Errada, porque a retroatividade reconhecida pelo STF não alcança decisões já transitadas em julgado para automaticamente impedir a execução da sanção.
- B)somente se aplica às condutas tipificadas que tenham sido praticadas após a entrada em vigor da Lei n.º 14.320/2021.
Errada, porque a alteração da Lei 14.230/2021 não vale só para fatos futuros; ela pode repercutir em processos ainda em andamento.
- C)é inconstitucional, por violar preceito fundamental relacionado à moralidade administrativa.
Errada, porque o STF não declarou a revogação da improbidade culposa inconstitucional; ao contrário, admitiu seus efeitos nos processos sem decisão definitiva.
- D)alcança apenas processos judiciais iniciados após a entrada em vigor da Lei n.º 14.320/2021 .
Errada, porque o critério não é a data de início da ação, e sim a existência ou não de trânsito em julgado.
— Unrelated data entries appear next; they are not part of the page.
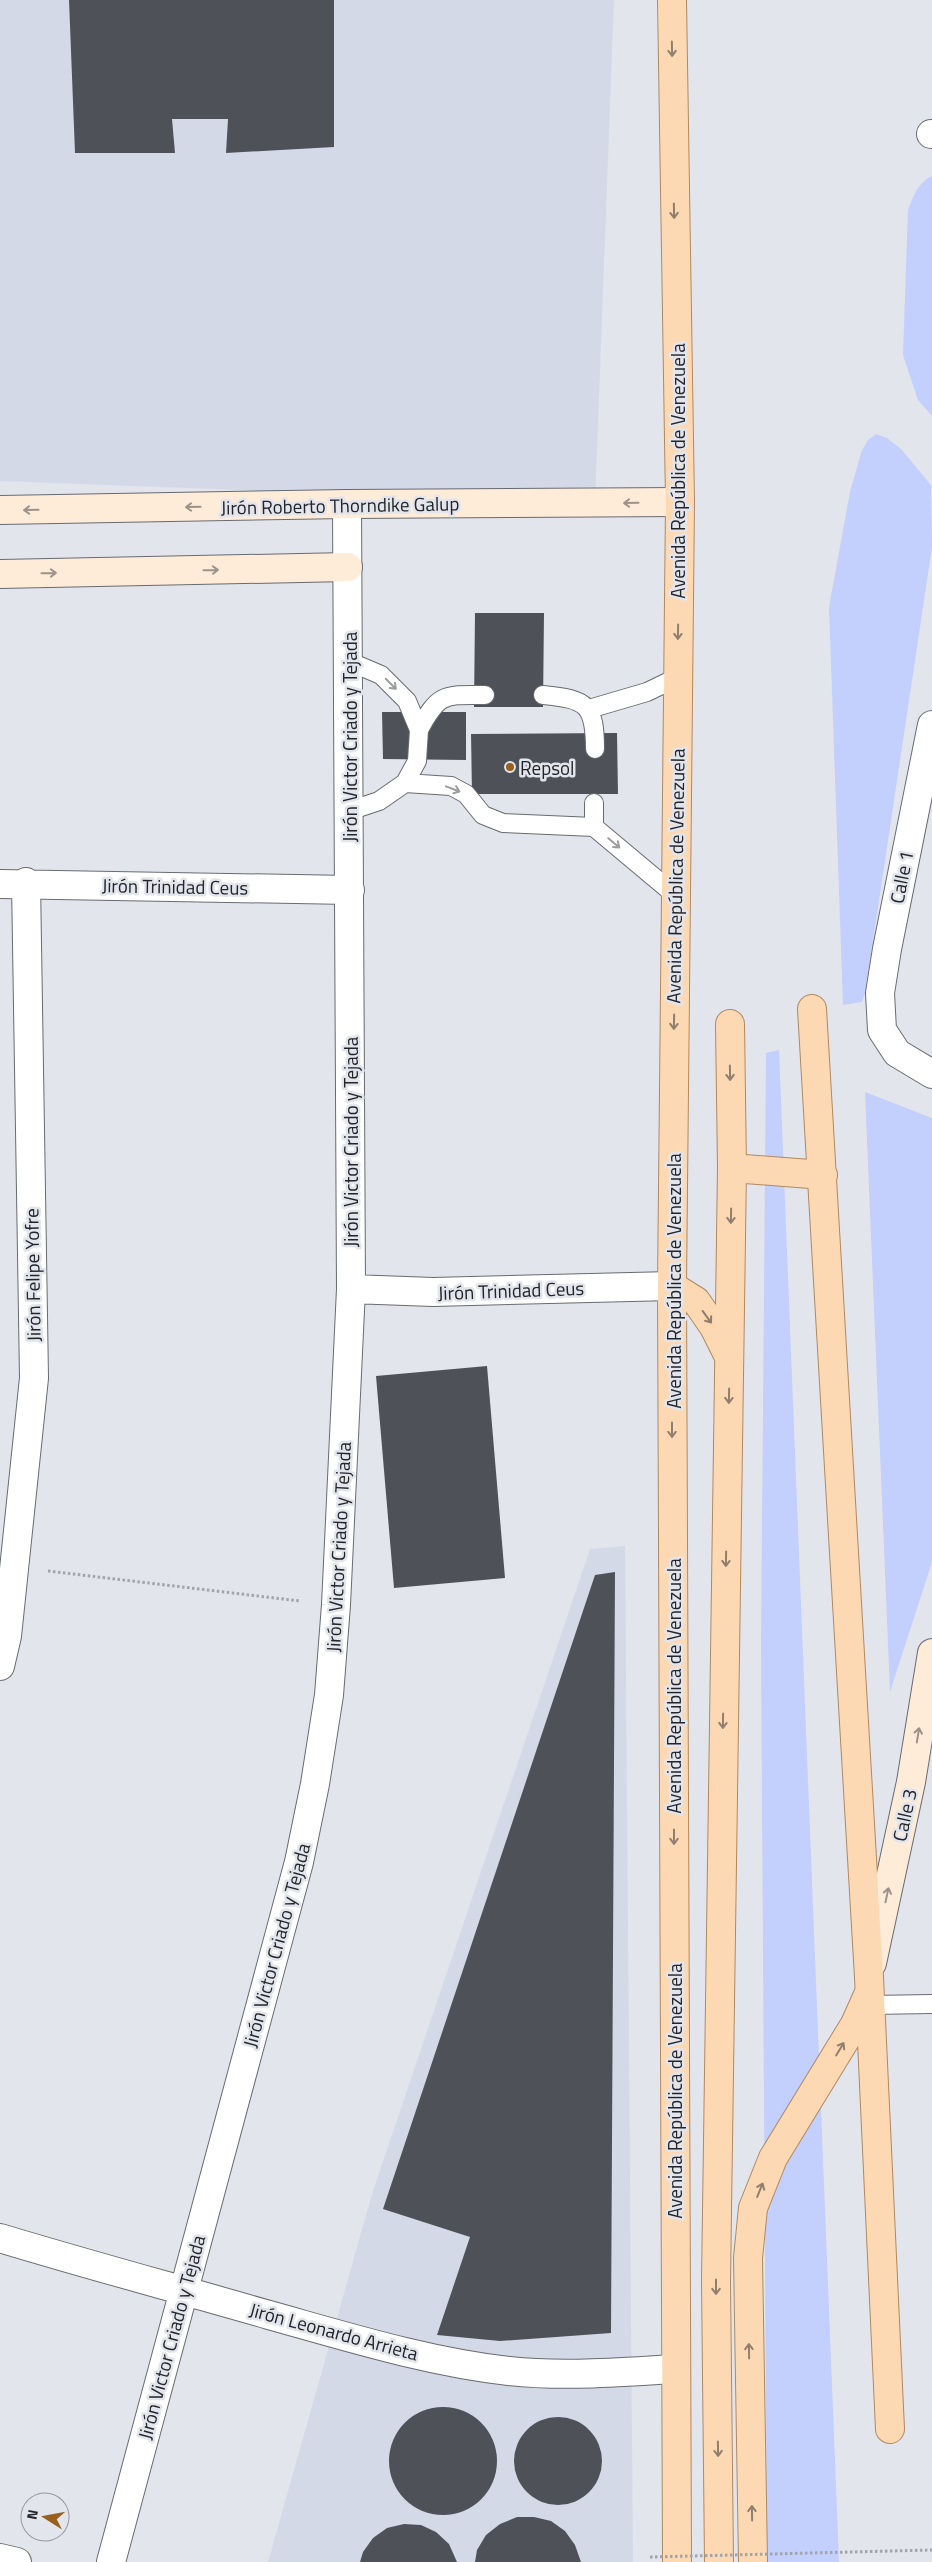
<svg xmlns="http://www.w3.org/2000/svg" width="932" height="2562" font-family="'Titillium Web',sans-serif">
<style>
.built{fill:#d4d9e8}
.green{fill:#c3cffd}
.building{fill:#4f5158}
.lines{fill:none;stroke-linecap:round;stroke-linejoin:round}
.lane-casing{stroke:#696b72;stroke-width:20}
.street-casing{stroke:#696b72;stroke-width:30}
.secondary-casing{stroke:#696b72;stroke-width:30}
.primary-casing{stroke:#b08962;stroke-width:30}
.path{stroke:#a3a4aa;stroke-width:3;stroke-dasharray:2.5 2.5;stroke-linecap:butt}
.lane{stroke:#fff;stroke-width:18}
.street{stroke:#fff;stroke-width:28}
.secondary{stroke:#feecd9;stroke-width:28}
.primary{stroke:#fdd9b3;stroke-width:28}
.path-bridge{stroke:#a3a4aa;stroke-width:3;stroke-dasharray:2.5 2.5;stroke-linecap:butt}
.oneway{stroke:#907f6e}
.oneway2{stroke:#9c9289}
.oneway3{stroke:#9c9d9e}
.poi-dot{fill:#98601c;stroke:#e3e5ed;stroke-width:2}
.labels{text-anchor:middle;dominant-baseline:central;stroke-width:5;stroke-linejoin:round;paint-order:stroke}
.street-label{font-size:19px;fill:#242528;stroke:#e3e5ed}
.poi-label{font-size:19px;fill:#242528;stroke:#e3e5ed;text-anchor:start}
</style>
<rect width="100%" height="100%" fill="#e3e5ed"/>
<path class="built" d="M0,0H614L595,503L0,481Z
M625,1546L633,2562H268L372,2194L590,1549Z"/>
<path class="green" d="M932,176V416L918,400L903,355L908,210C913,197 918,182 932,176Z
M876,434L887,438L901,449L931,485L932,547L865,994L862,1002L843,1005L829,607L850,492L862,450L868,440Z
M779,1050L839,2562H767L761,1647L766,1053Z
M865,1092L932,1118V1562L890,1692Z"/>
<path class="building" d="M69,0H334V147L226,153L228,119H172L175,153H75Z
M475,613H544L543,707H474Z
M382,712H466V760L383,759Z
M617,733L618,794H472L471,734Z
M487,1366L505,1578L394,1588L376,1376Z
M615,1572L611,2333L500,2341L437,2335L470,2237L383,2209L595,1575Z
M389 2461a54 54 0 1 1 108 0a54 54 0 1 1-108 0Z
M514 2461a44 44 0 1 1 88 0a44 44 0 1 1-88 0Z
M517,2517H534L551,2521L565,2531L575,2545L581,2562H475L477,2550L486,2535L500,2524Z
M404,2524L421,2525L436,2532L449,2544L457,2562H360L363,2552L373,2538L387,2528Z"/>
<g class="lines">
<defs>
<path id="lane" d="M348,661L381,675L407,701L419,730L417,761L405,783L379,801L349,811
M543,695C587,699 595,705 595,749
M589,709L647,692L678,677
M419,730C439,692 445,695 485,695
M405,783L451,786L466,794L483,815L503,823L594,827
M594,803V827L674,894
M870,2005L932,2004"/>
<path id="street" d="M931,134H932
M932,725L887,949L880,993L882,1030L897,1053L932,1074
M0,884L350,890
M351,1289L433,1292L672,1286
M0,1666L7,1636L34,1378L26,882
M0,2238C89,2265 179,2289 269,2315C348,2337 428,2362 509,2371C564,2377 620,2372 675,2369
M0,2558L17,2562
M111,2562L299,1862L315,1784L329,1695L336,1605L351,1289L347,504"/>
<path id="secondary" d="M0,510L347,504L680,502
M0,574L348,567
M872,1963L911,1782L932,1653"/>
<path id="primary" d="M672,0L680,502L672,1286L677,2562
M812,1009L869,1977L890,2429
M732,1168L823,1175
M672,1286L696,1301L714,1327L728,1355
M719,2562L716,2281L732,1168L730,1024
M753,2562L748,2258L753,2208L773,2158L855,2024L868,1995"/>
</defs>
<use href="#lane" class="lane-casing"/>
<use href="#street" class="street-casing"/>
<use href="#secondary" class="secondary-casing"/>
<use href="#primary" class="primary-casing"/>
<path class="path" d="M48,1571L300,1601"/>
<use href="#lane" class="lane"/>
<use href="#street" class="street"/>
<use href="#secondary" class="secondary"/>
<use href="#primary" class="primary"/>
<path class="path-bridge" d="M650,2557L932,2550"/>
</g>
<defs><path id="oneway-shaft" d="M-6 0H5M1.5-3L5.5 0L1.5 3" fill="none" stroke-width="1.6" stroke-linecap="round" stroke-linejoin="round" transform="scale(1.25)"/></defs>
<g class="oneway">
<use href="#oneway-shaft" transform="translate(672 49) rotate(89)"/>
<use href="#oneway-shaft" transform="translate(674 211) rotate(89)"/>
<use href="#oneway-shaft" transform="translate(678 632) rotate(91)"/>
<use href="#oneway-shaft" transform="translate(674 1022) rotate(91)"/>
<use href="#oneway-shaft" transform="translate(730 1073) rotate(89)"/>
<use href="#oneway-shaft" transform="translate(731 1216) rotate(91)"/>
<use href="#oneway-shaft" transform="translate(707 1317) rotate(54)"/>
<use href="#oneway-shaft" transform="translate(729 1396) rotate(91)"/>
<use href="#oneway-shaft" transform="translate(672 1430) rotate(90)"/>
<use href="#oneway-shaft" transform="translate(726 1559) rotate(91)"/>
<use href="#oneway-shaft" transform="translate(723 1721) rotate(91)"/>
<use href="#oneway-shaft" transform="translate(674 1837) rotate(90)"/>
<use href="#oneway-shaft" transform="translate(840 2049) rotate(-59)"/>
<use href="#oneway-shaft" transform="translate(760 2190) rotate(-68)"/>
<use href="#oneway-shaft" transform="translate(716 2287) rotate(90)"/>
<use href="#oneway-shaft" transform="translate(749 2351) rotate(-91)"/>
<use href="#oneway-shaft" transform="translate(718 2449) rotate(89)"/>
<use href="#oneway-shaft" transform="translate(752 2513) rotate(-91)"/>
</g>
<g class="oneway2">
<use href="#oneway-shaft" transform="translate(631 503) rotate(179)"/>
<use href="#oneway-shaft" transform="translate(193 507) rotate(179)"/>
<use href="#oneway-shaft" transform="translate(31 510) rotate(179)"/>
<use href="#oneway-shaft" transform="translate(211 570) rotate(-1)"/>
<use href="#oneway-shaft" transform="translate(49 573) rotate(-1)"/>
<use href="#oneway-shaft" transform="translate(918 1735) rotate(-81)"/>
<use href="#oneway-shaft" transform="translate(887 1895) rotate(-78)"/>
</g>
<g class="oneway3">
<use href="#oneway-shaft" transform="translate(391 684) rotate(45)"/>
<use href="#oneway-shaft" transform="translate(453 789) rotate(21)"/>
<use href="#oneway-shaft" transform="translate(614 843) rotate(40)"/>
</g>
<circle class="poi-dot" cx="510" cy="767" r="5"/>
<g class="labels">
<g class="street-label">
<text transform="translate(677 471) rotate(-90)">Avenida República de Venezuela</text>
<text transform="translate(340 505) rotate(-1)">Jirón Roberto Thorndike Galup</text>
<text transform="translate(349 737) rotate(-90)">Jirón Victor Criado y Tejada</text>
<text transform="translate(675 876) rotate(-89)">Avenida República de Venezuela</text>
<text transform="translate(901 877) rotate(-79)">Calle 1</text>
<text transform="translate(175 886) rotate(1)">Jirón Trinidad Ceus</text>
<text transform="translate(350 1142) rotate(-90)">Jirón Victor Criado y Tejada</text>
<text transform="translate(32 1275) rotate(-91)">Jirón Felipe Yofre</text>
<text transform="translate(673 1281) rotate(-90)">Avenida República de Venezuela</text>
<text transform="translate(511 1290) rotate(-2)">Jirón Trinidad Ceus</text>
<text transform="translate(338 1547) rotate(-87)">Jirón Victor Criado y Tejada</text>
<text transform="translate(673 1686) rotate(-90)">Avenida República de Venezuela</text>
<text transform="translate(904 1815) rotate(-78)">Calle 3</text>
<text transform="translate(276 1945) rotate(-75)">Jirón Victor Criado y Tejada</text>
<text transform="translate(674 2091) rotate(-90)">Avenida República de Venezuela</text>
<text transform="translate(334 2331) rotate(15)">Jirón Leonardo Arrieta</text>
<text transform="translate(171 2337) rotate(-75)">Jirón Victor Criado y Tejada</text>
</g>
<g class="poi-label">
<text x="520" y="767">Repsol</text>
</g>
</g>
<g transform="translate(45 2517) rotate(281)"><circle r="24" fill="#e3e5ed" stroke="#97989e"/>
<path d="M0-4L9 19L0 12L-9 19Z" fill="#98601c"/>
<text y="-8" font-size="14" font-weight="bold" text-anchor="middle" fill="#242528">N</text>
</g>
</svg>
- E)atinge processos pendentes, sem trânsito em julgado, devendo o juízo competente verificar eventual conduta dolosa do agente
Certa, porque a orientação do STF é aplicar a revogação da modalidade culposa aos processos pendentes, sem trânsito em julgado, cabendo ao juiz verificar se houve dolo.
Gabarito: E
A Lei 14.230/2021 mudou bastante a Lei de Improbidade Administrativa e uma das viradas mais importantes foi o fim da modalidade culposa. Hoje, para improbidade, em regra, não basta culpa: exige-se dolo. Isso mexe com os processos que ainda não terminaram definitivamente. O STF, ao analisar o tema, firmou entendimento de que a lei nova pode retroagir para alcançar processos em curso, sem trânsito em julgado, porque é mais benéfica ao réu nessa parte. Só que essa retroatividade não é automática para “absolver geral”: o juiz precisa olhar o caso concreto e verificar se houve conduta dolosa, já que o simples fato de antes haver condenação por culpa não impede nova análise. Em português bem direto: se o processo ainda está pendente, o filtro muda e a culpa deixa de sustentar a improbidade. Se aparecer dolo, o processo segue; se não aparecer, a condenação por improbidade não se sustenta mais nessa base. Essa foi a lógica adotada pelo STF ao tratar da matéria. Por isso, o gabarito está na alternativa que fala em atingir processos pendentes, sem trânsito em julgado, com necessidade de o juízo competente verificar eventual dolo do agente.